22.4.17

Artikel: Buah Dari Sebuah Label

BUAH DARI SEBUAH LABEL
Ana Istiqomah (16.310.410.1126)
Psikologi Sosial 1
“Budaya Timur” yang seharusnya menjadi kebanggaan orang Indonesia seakan luntur tergerus arus globalisasi dan kecanggihan teknologi. Bahkan, hubungan antar manusia juga semakin canggih –free sex. Alih-alih menjunjung tinggi budaya dan norma yang berlaku, banyak dari kita yang terlena dangan hedonisme budaya Barat. Menuruti keinginan nafsu yang selalu pada jalan “kesenangan”, hingga lahirlah sebutan “anak haram”.
 Sebenarnya, dari zaman dulu memang sudah ada kejadian-kejadian yang menyebabkan lahirnya sebutan itu, hanya saja sekarang keadaannya semakin memprihatinkan.
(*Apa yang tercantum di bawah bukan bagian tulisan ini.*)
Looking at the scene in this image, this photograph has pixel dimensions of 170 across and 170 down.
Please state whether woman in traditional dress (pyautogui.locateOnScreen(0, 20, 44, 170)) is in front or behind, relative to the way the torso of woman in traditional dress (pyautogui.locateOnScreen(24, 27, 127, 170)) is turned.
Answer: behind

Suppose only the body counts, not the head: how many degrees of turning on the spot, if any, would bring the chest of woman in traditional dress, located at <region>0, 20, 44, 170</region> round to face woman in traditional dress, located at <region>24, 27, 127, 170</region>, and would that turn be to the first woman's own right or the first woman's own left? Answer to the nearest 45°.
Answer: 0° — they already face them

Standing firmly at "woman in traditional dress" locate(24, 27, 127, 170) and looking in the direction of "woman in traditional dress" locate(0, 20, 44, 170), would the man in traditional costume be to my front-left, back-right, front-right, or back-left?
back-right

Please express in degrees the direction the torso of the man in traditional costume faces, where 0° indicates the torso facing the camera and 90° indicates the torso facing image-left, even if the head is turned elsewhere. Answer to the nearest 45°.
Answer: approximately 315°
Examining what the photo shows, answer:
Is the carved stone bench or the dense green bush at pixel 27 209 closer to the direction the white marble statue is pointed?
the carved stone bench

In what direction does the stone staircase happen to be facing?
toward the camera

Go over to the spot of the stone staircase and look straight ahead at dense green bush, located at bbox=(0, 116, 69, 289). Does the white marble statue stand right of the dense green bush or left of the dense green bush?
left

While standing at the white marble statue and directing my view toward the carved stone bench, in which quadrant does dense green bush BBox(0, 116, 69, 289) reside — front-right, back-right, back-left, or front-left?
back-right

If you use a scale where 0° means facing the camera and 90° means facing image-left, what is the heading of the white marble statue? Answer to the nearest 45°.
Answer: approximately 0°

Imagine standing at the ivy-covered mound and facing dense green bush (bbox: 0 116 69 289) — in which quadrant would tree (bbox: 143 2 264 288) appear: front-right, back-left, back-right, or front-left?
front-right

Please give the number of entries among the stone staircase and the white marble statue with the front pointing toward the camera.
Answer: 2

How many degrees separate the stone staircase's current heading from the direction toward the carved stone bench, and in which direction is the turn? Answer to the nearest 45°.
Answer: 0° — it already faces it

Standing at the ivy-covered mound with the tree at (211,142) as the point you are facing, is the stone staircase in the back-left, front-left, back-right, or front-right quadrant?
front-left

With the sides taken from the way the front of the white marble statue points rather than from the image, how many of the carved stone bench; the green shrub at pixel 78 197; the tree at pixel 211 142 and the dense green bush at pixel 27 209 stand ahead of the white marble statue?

Terlebih hal seperti itu sudah seperti “hal yang dimaklumi”. Dengan kepedulian sosial yang rendah –wajar, karena persaingan perihal bertahan hidup saat ini cukup sulit- orang tak mau repot-repot ikut campur urusan orang lain. Namun, sebaliknya, bila perilaku/kegiatan itu menimbulkan hal buruk, tak segan orang akan memberikan penghakiman. Ironis. Terlebih, sasarannya salah, alih-alih cukup orangtuanya saja, namun anak yang masih suci itu pun terciprat “lumpur” orangtuanya.
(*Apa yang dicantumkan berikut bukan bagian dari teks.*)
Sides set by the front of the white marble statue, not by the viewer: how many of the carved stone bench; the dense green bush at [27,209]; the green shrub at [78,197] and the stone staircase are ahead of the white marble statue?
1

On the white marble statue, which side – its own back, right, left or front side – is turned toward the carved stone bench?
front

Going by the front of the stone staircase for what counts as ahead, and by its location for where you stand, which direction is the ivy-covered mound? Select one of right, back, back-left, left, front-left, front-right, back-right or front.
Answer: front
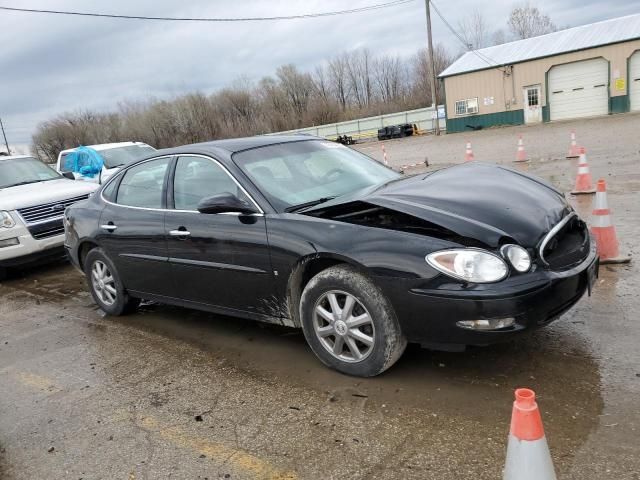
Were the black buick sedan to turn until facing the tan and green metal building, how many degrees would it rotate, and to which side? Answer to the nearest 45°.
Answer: approximately 90° to its left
Manusia terlahir sebagai makhluk sosial. Ia membutuhkan pergaulan untuk dapat memenuhi kebutuhan-kebutuhannya. Selain itu, menurut Freud superego manusia sudah mulai dibentuk ketika usia 5-6 tahun dan terus berkembang selama manusia itu masih hidup. Tanpa pergaulan sosial, manusia tak dapat berkembang sebagai manusia seutuhnya. 
Label yang diberikan untuk seorang anak yang lahir dari hasil hubungan di luar nikah merupakan sebuah ketidakadilan. Bagaimana bisa, dihari pertama kelahirannya ia sudah mendapat hukuman yang tak pernah ia lakukan?
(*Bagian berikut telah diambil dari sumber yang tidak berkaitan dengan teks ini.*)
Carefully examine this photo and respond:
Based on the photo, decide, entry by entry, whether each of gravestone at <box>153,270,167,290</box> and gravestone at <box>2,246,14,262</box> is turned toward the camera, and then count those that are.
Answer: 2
Sebutan “anak haram” memiliki efek yang tak main-main. Salah satu diantaranya, anak akan dikucilkan dari pergaulan sosialnya. Pelabelan seperti itu juga akan mempengaruhi kepribadian anak, juga perkembangan superegonya. Minder dan kecewa menjadi salah satu yang mendominasi. Karena pada dasarnya manusia adalah makhluk sosial, sehingga hukuman sosial seperti itu merupakan hukuman berat. Terlebih, kesalahan itu bukan si anak yang melakukan.
Label seperti itu dapat menjerumuskan anak ke dalam hal-hal yang negatif. Terutama bagi anak yang sudah beranjak dewasa. Karena terlanjur merasa tak dibutuhkan, bahkan tak berharga, ia terjerumus ke dalam pergaulan bebas. Melampiaskan segala kecewanya pada narkoba maupun minuman keras. Mencari hiburan demi kesenangannya sendiri dalam club malam. Hingga tak sadar, ia mengulangi kesalahan orangtuanya. Begitu seterusnya.
Sudah banyak contoh kasus yang bermula dari sebuah label. Namun, kita sering tak sadar bahwa kita juga berkontribusi di dalamnya. Entah kita sadar apa yang telah kita lakukan atau tidak, namun menghakimi sepertinya merupakan sebuah kegiatan yang “menyenangkan”. Karena kebanyakan, manusia hanya melihat apa yang ingin mereka lihat.

Daftar pustaka
Gerungan, W. A.. (2010). Psikologi Sosial. Bandung: PT. Refika Aditama.